Vous avez peut-être entendu parler du projet de la compagnie canadienne Enbridge, qui aimerait envoyer vers les raffineries de l’est de Montréal 200 000 barils par jour de pétrole issu des sables bitumineux.
La compagnie Enbridge, probablement dans un souci de transparence et d’ouverture, a décidé d’organiser une soirée «portes ouvertes» sur ce projet la semaine dernière dans un petit restaurant de Lachenaie… mais pas à Montréal!
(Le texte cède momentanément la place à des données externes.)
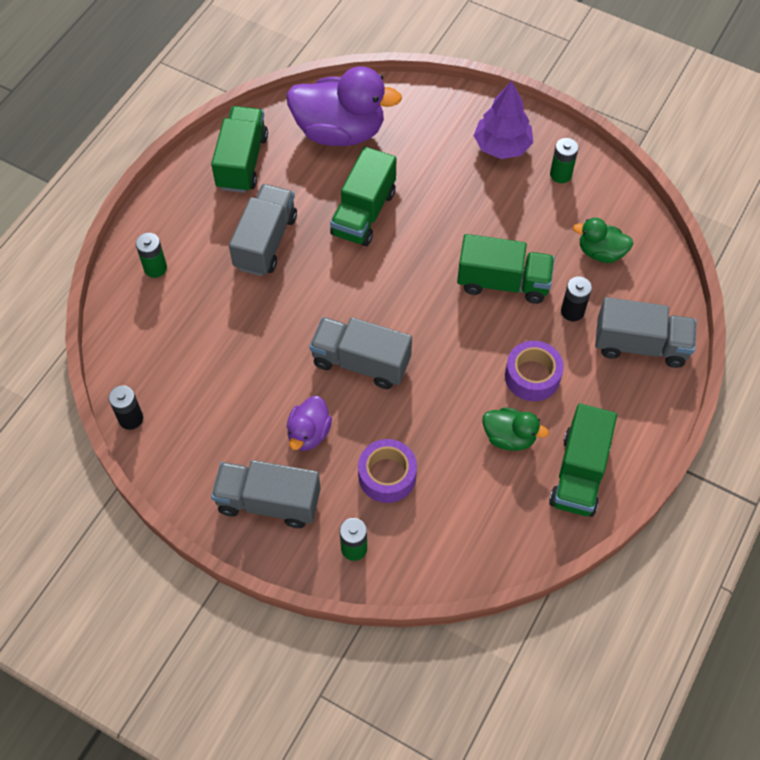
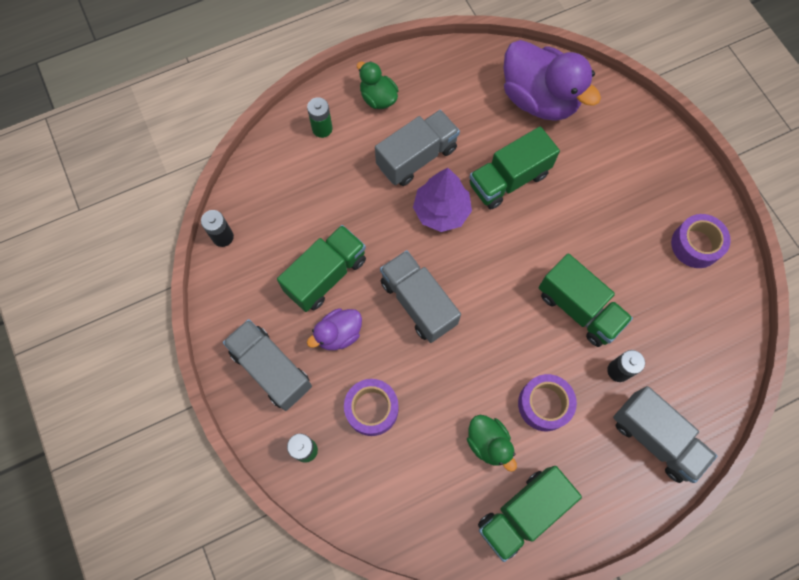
camera: 35 degrees right, 10 degrees up
(242, 162) = (445, 80): green truck -> green truck (326, 275)
(502, 146) = (663, 190): purple tree -> purple tree (441, 211)
(560, 174) = (695, 245): green battery -> purple tape
(600, 252) = (680, 335): green duck -> green duck (378, 98)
Pour ces «portes ouvertes», je n’ai réussi à trouver aucune information sur le site de la compagnie. Idem dans les journaux. Je n’ai réussi à obtenir l’information que grâce à la détermination d’une personne qui a appelé à plusieurs reprises au siège social de la compagnie, à Calgary. Pourtant, ce projet ne sera pas sans conséquence pour la population et l’environnement de la grande région montréalaise.
Le pétrole tiré des sables bitumineux est l’un des plus polluants de la planète. Imaginez un peu : ce seul secteur industriel est responsable de 40 % de l’augmentation de toutes les émissions de gaz à effet de serre du Canada depuis 1990! Un baril de pétrole de source conventionnelle émet environ 28 kg de CO2 par baril, contre 85 kg/CO2 pour celui issu des sables bitumineux. C’est trois fois plus!
En 2003, l’Alberta a émis plus d’un milliard de kilogrammes de différents polluants dans l’air, ce qui place cette province au premier rang des pollueurs industriels au pays. Tout cela sans compter l’utilisation de l’eau potable. On estime qu’il faut de deux à cinq barils d’eau pour chaque baril de pétrole. Il se produit présentement un million de barils par jour dans les sables bitumineux. Faites le calcul.
Devant un tel désastre écologique, on serait en droit d’espérer une certaine réaction du gouvernement fédéral… Et pourtant, il n’y a aujourd’hui aucune loi ou règlement qui encadre les émissions de GES des sables bitumineux. M. Harper a promis la semaine dernière qu’il imposerait des amendes très lourdes aux pollueurs. Encore faudrait-il avoir des lois à faire respecter.